Stan Hochman: Are you ready to go green?

January 16, 2009
  • Starting commuters' week on a cheery note , Swoop, the Eagles' mascot, hands out "Believe in Green" placards for Sunday's NFC title game with the Arizona Cardinals. They were at 15th and Market Streets.

HOW GREEN ARE you? Are you a face-painting, tailgating, E-A-G-L-E-S chanting fanatic? On Fridays? Or are you grizzled, grim, scarred by the past? With a hardened heart prepared for disaster?

As a public service, the Daily News offers this handy-dandy test of your Greenery. Choose the sentence in each pairing that best reflects your thoughts. It ain't easy being Green. They haven't won the champeenship since 1960 and the Tommy Brookshier glossy photo you got with your Sunday Bulletin is beginning to crack and peel.

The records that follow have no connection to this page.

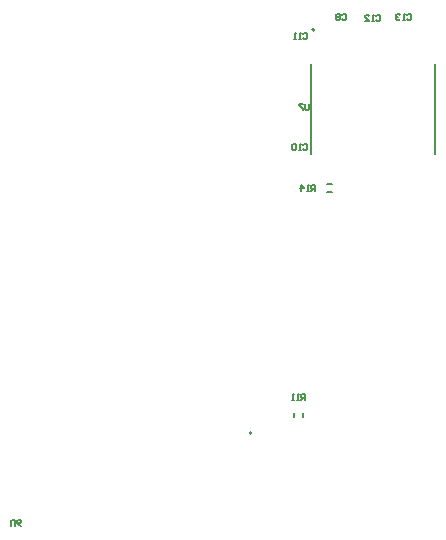
<source format=gbo>
G04*
G04 #@! TF.GenerationSoftware,Altium Limited,CircuitStudio,1.5.2 (30)*
G04*
G04 Layer_Color=13948096*
%FSLAX25Y25*%
%MOIN*%
G70*
G01*
G75*
%ADD33C,0.00500*%
%ADD35C,0.00787*%
D33*
X1102767Y758389D02*
Y788311D01*
X1061429Y758389D02*
Y788311D01*
X1071965Y804516D02*
X1072298Y804849D01*
X1072965D01*
X1073298Y804516D01*
Y803183D01*
X1072965Y802850D01*
X1072298D01*
X1071965Y803183D01*
X1071299Y804516D02*
X1070965Y804849D01*
X1070299D01*
X1069966Y804516D01*
Y804183D01*
X1070299Y803850D01*
X1069966Y803516D01*
Y803183D01*
X1070299Y802850D01*
X1070965D01*
X1071299Y803183D01*
Y803516D01*
X1070965Y803850D01*
X1071299Y804183D01*
Y804516D01*
X1070965Y803850D02*
X1070299D01*
X1058967Y761316D02*
X1059300Y761649D01*
X1059967D01*
X1060300Y761316D01*
Y759983D01*
X1059967Y759650D01*
X1059300D01*
X1058967Y759983D01*
X1058301Y759650D02*
X1057634D01*
X1057967D01*
Y761649D01*
X1058301Y761316D01*
X1056635D02*
X1056301Y761649D01*
X1055635D01*
X1055302Y761316D01*
Y759983D01*
X1055635Y759650D01*
X1056301D01*
X1056635Y759983D01*
Y761316D01*
X1058867Y798416D02*
X1059200Y798749D01*
X1059867D01*
X1060200Y798416D01*
Y797083D01*
X1059867Y796750D01*
X1059200D01*
X1058867Y797083D01*
X1058201Y796750D02*
X1057534D01*
X1057867D01*
Y798749D01*
X1058201Y798416D01*
X1056534Y796750D02*
X1055868D01*
X1056201D01*
Y798749D01*
X1056534Y798416D01*
X1083165Y804416D02*
X1083498Y804749D01*
X1084165D01*
X1084498Y804416D01*
Y803083D01*
X1084165Y802750D01*
X1083498D01*
X1083165Y803083D01*
X1082499Y802750D02*
X1081832D01*
X1082166D01*
Y804749D01*
X1082499Y804416D01*
X1079500Y802750D02*
X1080833D01*
X1079500Y804083D01*
Y804416D01*
X1079833Y804749D01*
X1080499D01*
X1080833Y804416D01*
X1093365Y804716D02*
X1093698Y805049D01*
X1094365D01*
X1094698Y804716D01*
Y803383D01*
X1094365Y803050D01*
X1093698D01*
X1093365Y803383D01*
X1092699Y803050D02*
X1092032D01*
X1092365D01*
Y805049D01*
X1092699Y804716D01*
X1091033D02*
X1090699Y805049D01*
X1090033D01*
X1089700Y804716D01*
Y804383D01*
X1090033Y804050D01*
X1090366D01*
X1090033D01*
X1089700Y803716D01*
Y803383D01*
X1090033Y803050D01*
X1090699D01*
X1091033Y803383D01*
X1059500Y676250D02*
Y678249D01*
X1058500D01*
X1058167Y677916D01*
Y677250D01*
X1058500Y676916D01*
X1059500D01*
X1058834D02*
X1058167Y676250D01*
X1057501D02*
X1056834D01*
X1057167D01*
Y678249D01*
X1057501Y677916D01*
X1055834Y676250D02*
X1055168D01*
X1055501D01*
Y678249D01*
X1055834Y677916D01*
X1060700Y774849D02*
Y773183D01*
X1060367Y772850D01*
X1059700D01*
X1059367Y773183D01*
Y774849D01*
X1058701D02*
X1057368D01*
Y774516D01*
X1058701Y773183D01*
Y772850D01*
X1062800Y746150D02*
Y748149D01*
X1061800D01*
X1061467Y747816D01*
Y747150D01*
X1061800Y746816D01*
X1062800D01*
X1062134D02*
X1061467Y746150D01*
X1060801D02*
X1060134D01*
X1060467D01*
Y748149D01*
X1060801Y747816D01*
X1058135Y746150D02*
Y748149D01*
X1059134Y747150D01*
X1057802D01*
X961650Y634201D02*
Y635867D01*
X961983Y636200D01*
X962650D01*
X962983Y635867D01*
Y634201D01*
X964982D02*
X964316Y634534D01*
X963649Y635200D01*
Y635867D01*
X963983Y636200D01*
X964649D01*
X964982Y635867D01*
Y635534D01*
X964649Y635200D01*
X963649D01*
D35*
X1062669Y799748D02*
G03*
X1062669Y799748I-394J0D01*
G01*
X1041739Y665250D02*
G03*
X1041739Y665250I-394J0D01*
G01*
X1058778Y670563D02*
Y672137D01*
X1056022Y670563D02*
Y672137D01*
X1066813Y748428D02*
X1068387D01*
X1066813Y745672D02*
X1068387D01*
M02*

</source>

(a) The Eagles are in the conference championship game for the fifth time in 8 years. (b) The Eagles are in the conference championship game for the first time in 4 years and how come they don't tell you they lost three of the previous four times?

Story continues below.

(a) The Eagles are trying to catch lightning in a bottle and it's exciting to watch. (b) The Eagles are trying to catch lightning in a bottle while riding a unicycle blindfolded carrying a sequined parasol, but yeah, it's exciting to watch.

(a) Donovan McNabb was just having some fun when he picked up that telephone on the Giants' sideline. It was funny. (b) We don't need "Saturday Night Live" on Sunday afternoon. The gag cost the team 15 yards.

(a) McNabb had a brilliant game once, playing with a broken leg. (b) McNabb is the guy who puked in the final minutes of the Super Bowl.

(a) It's funny and a little sad to hear Deion Sanders speaking for McNabb and his mom. (b) Sanders is dumber than a doorknob.

(a) I love it when Andy Reid calls McNabb the best quarterback in the league. (b) Is that the same Andy Reid who benched McNabb at halftime of the Baltimore game?

(a) It's good to hear McNabb credit the superb coaching for those victories over the Vikings and Giants. (b) If the Eagles win it all, will we find out the name of the sports psychologist who lifted that 2-by-4 off McNabb's shoulder and convinced Donovan and Andy to play nice?

(a) Back in the day, Leonard Tose took the janitor on that charter plane to the Super Bowl. Those were the days. (b) In the 2 weeks before the Super Bowl, the out-of-town writers will be stalking the janitor because McNabb said he's the guy who told him he was starting on Thanksgiving night against the Cardinals.

(a) Jeff Lurie looks good with a beard, bonding with the guys. (b) I wish Jeff Lurie were more like the Phillies owners. Invisible.